My sense is that Chinese writers have often employed fantastical elements to grapple with difficult and traumatic things for which traditional realism might seem inadequate. One example of blending history and fantasy that I like is Sheng Keyi’s short story “A Village of Cold Hearths” (tr. Brendan O’Kane), published in the anthology I co-edited, Chutzpah!: New Voices from China. In this story, a boy befriends a mermaid-like water spirit during the darkest days of the 1950s Great Famine. Mo Yan and Yan Lianke are two prominent writers who use surrealism and magic realism in their writing; surely there are many others.
However, The Invisible Valley isn’t fantasy or magical realism in the traditional sense, though I think it will appeal to readers of both genres. In those genres, magical things really happen; characters slay dragons or storms of yellow butterflies rain down on Macondo. By contrast, The Invisible Valley takes readers into a world where characters believe so strongly in magic that the reader cannot help believe in it too. That’s fundamentally a different kind of storytelling. I see it as having more in common with the work of John Crowley, in which a series of events could have either a magical or a realistic explanation, and it’s up to the reader to decide which to believe. Also, the fantasies of Mo Yan and Yan Lianke can be rather dark and grotesque. Su Wei’s writing isn’t like that; though there are notes of darkness in it, it radiates wonder and human warmth.
How did Small Beer Press get involved?
Through John Crowley, actually; he publishes with Small Beer and was the first person to recommend the press. And as a fan of speculative fiction I kept encountering Small Beer books or hearing good things about them from friends. Originally I’d sent the book to big commercial publishing houses, thinking that with its fast-paced plot and vivid characters, The Invisible Valley might appeal to them. But editors kept rejecting the manuscript, saying it was just “too strange for our readers.” One prominent New York editor counseled me to “domesticate it.” On hearing this, a friend of mine who works in publishing said, “Don’t domesticate it—send it to Kelly and Gavin.”

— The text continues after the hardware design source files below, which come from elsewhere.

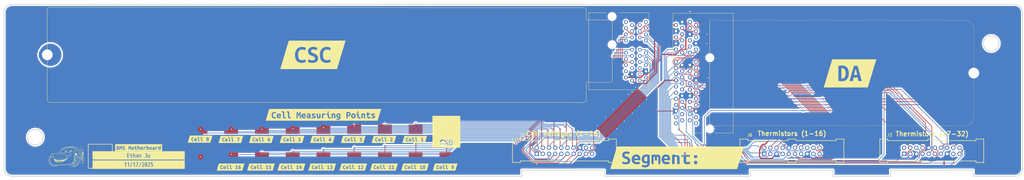
<source format=kicad_pcb>
(kicad_pcb
	(version 20241229)
	(generator "pcbnew")
	(generator_version "9.0")
	(general
		(thickness 1.6)
		(legacy_teardrops no)
	)
	(paper "A3")
	(layers
		(0 "F.Cu" signal)
		(2 "B.Cu" signal)
		(9 "F.Adhes" user "F.Adhesive")
		(11 "B.Adhes" user "B.Adhesive")
		(13 "F.Paste" user)
		(15 "B.Paste" user)
		(5 "F.SilkS" user "F.Silkscreen")
		(7 "B.SilkS" user "B.Silkscreen")
		(1 "F.Mask" user)
		(3 "B.Mask" user)
		(17 "Dwgs.User" user "User.Drawings")
		(19 "Cmts.User" user "User.Comments")
		(21 "Eco1.User" user "User.Eco1")
		(23 "Eco2.User" user "User.Eco2")
		(25 "Edge.Cuts" user)
		(27 "Margin" user)
		(31 "F.CrtYd" user "F.Courtyard")
		(29 "B.CrtYd" user "B.Courtyard")
		(35 "F.Fab" user)
		(33 "B.Fab" user)
		(39 "User.1" user)
		(41 "User.2" user)
		(43 "User.3" user)
		(45 "User.4" user)
		(47 "User.5" user)
		(49 "User.6" user)
		(51 "User.7" user)
		(53 "User.8" user)
		(55 "User.9" user)
	)
	(setup
		(pad_to_mask_clearance 0)
		(allow_soldermask_bridges_in_footprints no)
		(tenting front back)
		(pcbplotparams
			(layerselection 0x00000000_00000000_55555555_5755f5ff)
			(plot_on_all_layers_selection 0x00000000_00000000_00000000_00000000)
			(disableapertmacros no)
			(usegerberextensions yes)
			(usegerberattributes no)
			(usegerberadvancedattributes no)
			(creategerberjobfile no)
			(dashed_line_dash_ratio 12.000000)
			(dashed_line_gap_ratio 3.000000)
			(svgprecision 4)
			(plotframeref no)
			(mode 1)
			(useauxorigin no)
			(hpglpennumber 1)
			(hpglpenspeed 20)
			(hpglpendiameter 15.000000)
			(pdf_front_fp_property_popups yes)
			(pdf_back_fp_property_popups yes)
			(pdf_metadata yes)
			(pdf_single_document no)
			(dxfpolygonmode yes)
			(dxfimperialunits yes)
			(dxfusepcbnewfont yes)
			(psnegative no)
			(psa4output no)
			(plot_black_and_white yes)
			(sketchpadsonfab no)
			(plotpadnumbers no)
			(hidednponfab no)
			(sketchdnponfab yes)
			(crossoutdnponfab yes)
			(subtractmaskfromsilk yes)
			(outputformat 1)
			(mirror no)
			(drillshape 0)
			(scaleselection 1)
			(outputdirectory "bms_mobo_fab")
		)
	)
	(net 0 "")
	(net 1 "CELL13")
	(net 2 "CELL10")
	(net 3 "CELL5")
	(net 4 "GND")
	(net 5 "CELL14")
	(net 6 "CELL15")
	(net 7 "CELL9")
	(net 8 "CELL4")
	(net 9 "CELL16")
	(net 10 "CELL2")
	(net 11 "CELL7")
	(net 12 "CELL6")
	(net 13 "CELL3")
	(net 14 "CELL8")
	(net 15 "CELL12")
	(net 16 "CELL1")
	(net 17 "CELL11")
	(net 18 "THERM23")
	(net 19 "THERM30")
	(net 20 "THERM19")
	(net 21 "THERM27")
	(net 22 "THERM26")
	(net 23 "THERM25")
	(net 24 "THERM31")
	(net 25 "THERM24")
	(net 26 "THERM21")
	(net 27 "THERM28")
	(net 28 "THERM18")
	(net 29 "THERM29")
	(net 30 "THERM22")
	(net 31 "THERM32")
	(net 32 "THERM20")
	(net 33 "unconnected-(J3-Pad02)")
	(net 34 "THERM11")
	(net 35 "THERM7")
	(net 36 "THERM3")
	(net 37 "THERM16")
	(net 38 "THERM13")
	(net 39 "THERM15")
	(net 40 "THERM9")
	(net 41 "THERM8")
	(net 42 "THERM6")
	(net 43 "THERM10")
	(net 44 "THERM5")
	(net 45 "THERM4")
	(net 46 "THERM2")
	(net 47 "THERM14")
	(net 48 "THERM12")
	(net 49 "THERM17")
	(net 50 "THERM1")
	(net 51 "unconnected-(J4-MOSI{slash}TX-PadB3)")
	(net 52 "unconnected-(J4-SHDN_OUT{slash}io_23-PadB17)")
	(net 53 "/VREF2")
	(net 54 "/SCL")
	(net 55 "/MUX_OUT_1")
	(net 56 "/SDA")
	(net 57 "/MUX_OUT_2")
	(net 58 "unconnected-(J4-CAN--PadA5)")
	(net 59 "/VREG")
	(net 60 "unconnected-(J4-SHDN_OUT{slash}io_25-PadB18)")
	(net 61 "/MUX_OUT_4")
	(net 62 "unconnected-(J4-io_0-PadA6)")
	(net 63 "unconnected-(J4-CAN+-PadA4)")
	(net 64 "/MUX_OUT_3")
	(net 65 "unconnected-(J5-Ain_36-PadA31)")
	(net 66 "unconnected-(J5-Ain_38-PadA32)")
	(net 67 "unconnected-(J5-AUX1-PadA6)")
	(net 68 "unconnected-(J5-AUX3-PadB7)")
	(net 69 "unconnected-(J5-Ain_37-PadB31)")
	(net 70 "unconnected-(J5-Ain_39-PadB32)")
	(net 71 "unconnected-(J5-AUX2-PadA7)")
	(net 72 "unconnected-(TP0-Pad1)")
	(net 73 "unconnected-(J4-SHDN_IN{slash}io_22-PadA17)")
	(net 74 "unconnected-(J4-io_1-PadB6)")
	(net 75 "unconnected-(J4-SHDN_IN{slash}io_24-PadA18)")
	(net 76 "unconnected-(J4-5V-PadB5)")
	(net 77 "unconnected-(J5-Ain_35-PadB30)")
	(net 78 "unconnected-(J5-Ain_32-PadA29)")
	(net 79 "unconnected-(J5-Ain_33-PadB29)")
	(net 80 "unconnected-(J5-Ain_34-PadA30)")
	(net 81 "unconnected-(J2-Pad20)")
	(net 82 "unconnected-(J2-Pad19)")
	(net 83 "unconnected-(J2-Pad18)")
	(net 84 "unconnected-(J6-Pad02)")
	(footprint "kibuzzard-67479E66" (layer "F.Cu") (at 145.68 88.8))
	(footprint "OEM:Test_Point_SMD" (layer "F.Cu") (at 159.11 112.99))
	(footprint "kibuzzard-6747A1EF" (layer "F.Cu") (at 168.8 116.3))
	(footprint "kibuzzard-691BC298" (layer "F.Cu") (at 89 119))
	(footprint "kibuzzard-6747A229" (layer "F.Cu") (at 138.7 125.3))
	(footprint "OEM:Test_Point_SMD" (layer "F.Cu") (at 119.11 112.99))
	(footprint "kibuzzard-6747A22C" (layer "F.Cu") (at 128.8 125.3))
	(footprint "kibuzzard-6747A22F" (layer "F.Cu") (at 118.9 125.3))
	(footprint "kibuzzard-6747A21D" (layer "F.Cu") (at 158.8 125.3))
	(footprint "OEM:SAMTEC_EHT-110-01-X-D (J_EHT-110-01-F-D)" (layer "F.Cu") (at 347 120))
	(footprint "OEM:te_pcie_x1_connector" (layer "F.Cu") (at 249.5 97.13 -90))
	(footprint "OEM:PCIe_Mount" (layer "F.Cu") (at 360.675 94.725 -90))
	(footprint "kibuzzard-6747A204" (layer "F.Cu") (at 128.9 116.3))
	(footprint "kibuzzard-691BC245" (layer "F.Cu") (at 89 121.5))
	(footprint "kibuzzard-67479E86" (layer "F.Cu") (at 320.4 94.825))
	(footprint "OEM:Test_Point_SMD" (layer "F.Cu") (at 139.11 121.99))
	(footprint "OEM:te_pcie_x4_connector" (layer "F.Cu") (at 268.3 78.08 90))
	(footprint "kibuzzard-6747A222" (layer "F.Cu") (at 148.7 125.3))
	(footprint "OEM:Test_Point_SMD" (layer "F.Cu") (at 129.11 112.99))
	(footprint "kibuzzard-6747A200" (layer "F.Cu") (at 138.9 116.3))
	(footprint "OEM:PCIe_Mount" (layer "F.Cu") (at 59.265149 88.779499 90))
	(footprint "kibuzzard-6747A1F5" (layer "F.Cu") (at 158.8 116.3))
	(footprint "OEM:Test_Point_SMD" (layer "F.Cu") (at 119.11 121.99))
	(footprint "OEM:Test_Point_SMD" (layer "F.Cu") (at 139.11 112.99))
	(footprint "OEM:Test_Point_SMD" (layer "F.Cu") (at 109.11 121.99))
	(footprint "OEM:Test_Point_SMD" (layer "F.Cu") (at 169.11 112.99))
	(footprint "OEM:Test_Point_SMD" (layer "F.Cu") (at 149.11 121.99))
	(footprint "kibuzzard-6747A319" (layer "F.Cu") (at 189.1 113.8))
	(footprint "kibuzzard-6747A1FA" (layer "F.Cu") (at 148.8 116.3))
	(footprint "kibuzzard-6747A21A"
		(layer "F.Cu")
		(uuid "a7daa2ad-5cff-44cc-8460-a66d15833433")
		(at 168.8 125.3)
		(descr "Generated with KiBuzzard")
		(tags "kb_params=eyJBbGlnbm1lbnRDaG9pY2UiOiAiQ2VudGVyIiwgIkNhcExlZnRDaG9pY2UiOiAiLyIsICJDYXBSaWdodENob2ljZSI6ICIvIiwgIkZvbnRDb21ib0JveCI6ICJVYnVudHVNb25vLUIiLCAiSGVpZ2h0Q3RybCI6IDEuMiwgIkxheWVyQ29tYm9Cb3giOiAiRi5TaWxrUyIsICJMaW5lU3BhY2luZ0N0cmwiOiAxLjUsICJNdWx0aUxpbmVUZXh0IjogIkNlbGwgMTEiLCAiUGFkZGluZ0JvdHRvbUN0cmwiOiAzLjAsICJQYWRkaW5nTGVmdEN0cmwiOiAzLjAsICJQYWRkaW5nUmlnaHRDdHJsIjogMy4wLCAiUGFkZGluZ1RvcEN0cmwiOiAzLjAsICJXaWR0aEN0cmwiOiAwLjAsICJhZHZhbmNlZENoZWNrYm94IjogZmFsc2UsICJpbmxpbmVGb3JtYXRUZXh0Ym94IjogZmFsc2UsICJsaW5lb3ZlclN0eWxlQ2hvaWNlIjogIlNxdWFyZSIsICJsaW5lb3ZlclRoaWNrbmVzc0N0cmwiOiAxfQ==")
		(property "Reference" "kibuzzard-6747A21A"
			(at 0 -4.212136 0)
			(layer "F.SilkS")
			(hide yes)
			(uuid "a023794f-8bf0-4a73-85f8-6ebecb6afe1b")
			(effects
				(font
					(size 0.001 0.001)
					(thickness 0.15)
				)
			)
		)
		(property "Value" "G***"
			(at 0 4.212136 0)
			(layer "F.SilkS")
			(hide yes)
			(uuid "2b150215-7eda-4305-8760-cd86c1e9125c")
			(effects
				(font
					(size 0.001 0.001)
					(thickness 0.15)
				)
			)
		)
		(property "Datasheet" ""
			(at 0 0 0)
			(layer "F.Fab")
			(hide yes)
			(uuid "8e14b8e4-af50-41de-9c05-0b564ad2f0b3")
			(effects
				(font
					(size 1.27 1.27)
					(thickness 0.15)
				)
			)
		)
		(property "Description" ""
			(at 0 0 0)
			(layer "F.Fab")
			(hide yes)
			(uuid "2f8f1d8e-c7f8-42a6-8ef3-013317b23810")
			(effects
				(font
					(size 1.27 1.27)
					(thickness 0.15)
				)
			)
		)
		(attr board_only exclude_from_pos_files exclude_from_bom)
		(fp_poly
			(pts
				(xy -1.738934 0.11147) (xy -1.748627 0.040711) (xy -1.779645 -0.020355) (xy -1.833926 -0.063974)
				(xy -1.915347 -0.080452) (xy -1.9958 -0.064943) (xy -2.052019 -0.022294) (xy -2.086914 0.039742)
				(xy -2.103393 0.11147) (xy -1.738934 0.11147)
			)
			(stroke
				(width 0)
				(type solid)
			)
			(fill yes)
			(layer "F.SilkS")
			(uuid "8dd3579f-66b0-4f72-a970-93cc49950218")
		)
		(fp_poly
			(pts
				(xy -3.326656 -1.164136) (xy -3.811309 -1.164136) (xy -4.50979 1.164136) (xy -3.811309 1.164136)
				(xy -3.326656 1.164136) (xy -2.80517 1.164136) (xy -2.80517 0.679483) (xy -2.96112 0.661389) (xy -3.090361 0.607108)
				(xy -3.192892 0.51664) (xy -3.251414 0.426616) (xy -3.293215 0.319386) (xy -3.318296 0.194952) (xy -3.326656 0.053312)
				(xy -3.316478 -0.087722) (xy -3.285945 -0.212278) (xy -3.237237 -0.319628) (xy -3.172536 -0.409047)
				(xy -3.093053 -0.479806) (xy -3 -0.531179) (xy -2.895557 -0.562439) (xy -2.781906 -0.572859) (xy -2.666559 -0.562197)
				(xy -2.576414 -0.537964) (xy -2.51147 -0.508885) (xy -2.471729 -0.485622) (xy -2.533764 -0.295638)
				(xy -2.641357 -0.345073) (xy -2.785784 -0.365428) (xy -2.895315 -0.345073) (xy 
... [637514 chars truncated]
</source>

All the signs kept pointing to Small Beer, so I sent them the manuscript. I couldn’t be happier with how things have turned out!
Can you tell us anything about what you’re working on at the moment?
My next project is to write some personal essays about my experience translating The Invisible Valley and my friendship with Su Wei—there’s so much interesting stuff I learned and did that didn’t make it into the book! And I’d like to write as well about teaching creative writing in China, partly to showcase some of the amazing stuff my students have written. (I’ve taught at Sun Yat-sen University’s Center for English-language Creative Writing, and now at Duke Kunshan University.)
In the long term, if I were to undertake another major translation project, my dream would be to translate a book really beloved by Chinese readers, something that’s already a cultural touchstone but hasn’t yet been translated in a lively and accessible way. With The Invisible Valley, I was able to enter one author’s imaginative universe very deeply. What I’d like to do at some point is to translate a piece of writing that lives primarily in the minds of its readers. I’d like to talk with many different readers and understand what they see in it, and breathe that life into its English version. (And perhaps alongside the translation I could include notes or short essays by readers themselves. I’ve listened to many Chinese friends wax poetic about their favorite books, and I would love to include their voices to show what a well-loved book really means to a reader from another culture.)
If you are an editor and are interested in any of the above, please contact me!
Thank you, Austin!
Such a fascinating and truly brilliant explanation of the creative process that is translation. Shakespeare, an inveterate inventor of words, would love this interview. Thank you.